Whether you use an explicit shuffling algorithm or amortize the cost over the
course of a full game, this will put a lot of strain on your RNG, and you'd probably
like to use fewer samples, if possible. You'll be glad to hear that we can save
a few bits of entropy from each rejected sample. (NOTE: At this point, we're
definetely in overkill land. I just think this is cool, not that you should ever
do it.)
We already know that when we reject a sample, fractional is a random number in
[0, threshold) and therefore contains log2(threshold) bits of entropy.
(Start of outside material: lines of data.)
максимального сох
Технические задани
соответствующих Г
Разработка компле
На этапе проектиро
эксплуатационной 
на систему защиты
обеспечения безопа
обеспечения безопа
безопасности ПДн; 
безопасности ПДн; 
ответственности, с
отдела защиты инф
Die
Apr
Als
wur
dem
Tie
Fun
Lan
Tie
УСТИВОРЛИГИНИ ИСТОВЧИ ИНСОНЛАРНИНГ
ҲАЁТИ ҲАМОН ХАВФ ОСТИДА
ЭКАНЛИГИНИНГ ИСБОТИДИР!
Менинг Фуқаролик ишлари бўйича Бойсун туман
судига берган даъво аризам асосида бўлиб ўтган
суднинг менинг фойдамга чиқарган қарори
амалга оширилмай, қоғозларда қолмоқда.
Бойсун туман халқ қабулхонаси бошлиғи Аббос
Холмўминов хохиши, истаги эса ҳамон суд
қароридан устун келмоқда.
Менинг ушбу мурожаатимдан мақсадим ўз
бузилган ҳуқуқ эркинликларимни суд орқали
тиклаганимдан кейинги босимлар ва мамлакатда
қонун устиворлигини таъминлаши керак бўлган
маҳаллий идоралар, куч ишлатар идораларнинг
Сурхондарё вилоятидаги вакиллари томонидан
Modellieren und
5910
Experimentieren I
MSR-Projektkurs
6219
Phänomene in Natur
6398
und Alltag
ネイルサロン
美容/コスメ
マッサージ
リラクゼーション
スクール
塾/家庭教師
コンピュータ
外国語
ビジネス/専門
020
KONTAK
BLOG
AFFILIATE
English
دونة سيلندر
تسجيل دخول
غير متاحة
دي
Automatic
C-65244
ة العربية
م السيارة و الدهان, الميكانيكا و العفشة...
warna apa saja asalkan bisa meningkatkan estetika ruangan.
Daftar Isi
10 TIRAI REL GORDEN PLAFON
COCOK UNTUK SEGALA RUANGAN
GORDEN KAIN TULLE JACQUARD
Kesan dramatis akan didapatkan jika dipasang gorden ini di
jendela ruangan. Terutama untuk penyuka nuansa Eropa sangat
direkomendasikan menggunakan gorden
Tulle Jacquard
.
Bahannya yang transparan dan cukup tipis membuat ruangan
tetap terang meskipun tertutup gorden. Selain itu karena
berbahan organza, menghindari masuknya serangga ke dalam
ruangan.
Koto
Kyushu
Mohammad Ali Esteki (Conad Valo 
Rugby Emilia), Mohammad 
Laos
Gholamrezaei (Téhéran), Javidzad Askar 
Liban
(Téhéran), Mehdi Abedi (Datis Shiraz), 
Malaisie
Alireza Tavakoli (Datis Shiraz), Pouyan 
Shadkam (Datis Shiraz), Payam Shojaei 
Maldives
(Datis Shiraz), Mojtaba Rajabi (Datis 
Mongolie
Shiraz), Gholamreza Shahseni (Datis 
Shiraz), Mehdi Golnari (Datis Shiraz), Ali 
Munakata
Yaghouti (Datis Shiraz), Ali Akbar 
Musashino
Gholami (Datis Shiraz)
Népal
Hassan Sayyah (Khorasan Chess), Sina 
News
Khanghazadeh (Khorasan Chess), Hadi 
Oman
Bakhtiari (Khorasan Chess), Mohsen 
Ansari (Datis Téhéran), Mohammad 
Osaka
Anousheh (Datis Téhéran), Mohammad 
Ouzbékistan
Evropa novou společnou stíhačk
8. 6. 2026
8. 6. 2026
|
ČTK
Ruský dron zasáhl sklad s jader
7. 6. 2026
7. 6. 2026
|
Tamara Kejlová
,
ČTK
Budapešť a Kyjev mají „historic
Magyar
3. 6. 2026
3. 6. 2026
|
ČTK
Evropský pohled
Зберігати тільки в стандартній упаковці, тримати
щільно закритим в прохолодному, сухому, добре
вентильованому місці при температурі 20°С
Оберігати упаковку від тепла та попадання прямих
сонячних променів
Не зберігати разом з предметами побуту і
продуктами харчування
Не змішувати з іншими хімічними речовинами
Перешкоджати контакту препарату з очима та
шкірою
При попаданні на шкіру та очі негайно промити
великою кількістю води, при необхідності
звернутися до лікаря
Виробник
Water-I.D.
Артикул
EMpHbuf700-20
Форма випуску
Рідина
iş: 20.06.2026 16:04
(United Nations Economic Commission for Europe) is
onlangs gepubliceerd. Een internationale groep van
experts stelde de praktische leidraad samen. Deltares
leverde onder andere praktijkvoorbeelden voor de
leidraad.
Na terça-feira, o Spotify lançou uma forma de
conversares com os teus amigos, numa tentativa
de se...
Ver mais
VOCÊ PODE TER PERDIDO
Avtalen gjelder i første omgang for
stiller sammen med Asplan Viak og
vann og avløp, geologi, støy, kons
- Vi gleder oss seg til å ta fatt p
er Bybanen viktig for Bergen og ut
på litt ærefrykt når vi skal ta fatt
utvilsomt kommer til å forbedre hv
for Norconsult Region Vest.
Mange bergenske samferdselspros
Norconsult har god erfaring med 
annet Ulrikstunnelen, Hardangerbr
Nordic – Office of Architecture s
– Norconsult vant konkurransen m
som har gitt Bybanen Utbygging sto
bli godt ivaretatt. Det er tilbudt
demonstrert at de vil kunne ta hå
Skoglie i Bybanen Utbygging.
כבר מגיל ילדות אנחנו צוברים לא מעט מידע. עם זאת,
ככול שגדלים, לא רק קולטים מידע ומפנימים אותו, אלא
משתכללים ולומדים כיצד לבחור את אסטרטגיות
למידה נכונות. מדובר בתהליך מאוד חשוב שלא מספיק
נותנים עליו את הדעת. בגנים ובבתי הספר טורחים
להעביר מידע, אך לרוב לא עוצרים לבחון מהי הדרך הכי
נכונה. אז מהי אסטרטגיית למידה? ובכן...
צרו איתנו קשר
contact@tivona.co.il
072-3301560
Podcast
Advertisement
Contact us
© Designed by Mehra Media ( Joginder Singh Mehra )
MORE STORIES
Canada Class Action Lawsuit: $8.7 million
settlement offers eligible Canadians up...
By saving
these bits, we can synthesize new samples to interject into our random sequence:
uint32_t randr(uint32_t max, int samples) {
    static uint64_t synthetic_sample = 0;
    static uint64_t synthetic_max = 1;
    
    uint64_t r = rand();
    uint64_t multiresult = r * max;
    
    uint32_t fractional = (uint32_t) multiresult;
    if (fractional < max) {
        uint32_t threshold = -max % max ;
        for (int i = 1; i < samples && fractional < threshold; ++i) {
             synthetic_max *= threshold;
             synthetic_sample *= threshold;
             synthetic_sample += fractional;
             
             if (synthetic_max >= (1ULL << 32)) {
                 if (synthetic_sample < (1ULL << 32)) {
                     r = synthetic_sample;
                 } else {
                     r = rand();
                 }
                 
                 synthetic_sample = 0;
                 synthetic_max = 1;
             } else {
                 r = rand();
             }
             
             multiresult = r * max;
             fractional = (uint32_t) multiresult;
        }
    }
    
    return multiresult >> 32;
}

With slightly more complicated tracking logic, you could save even the left-over
bits after synthesizing a sample, instead of resetting everything to zero, but I
felt this was good enough to illustrate the point.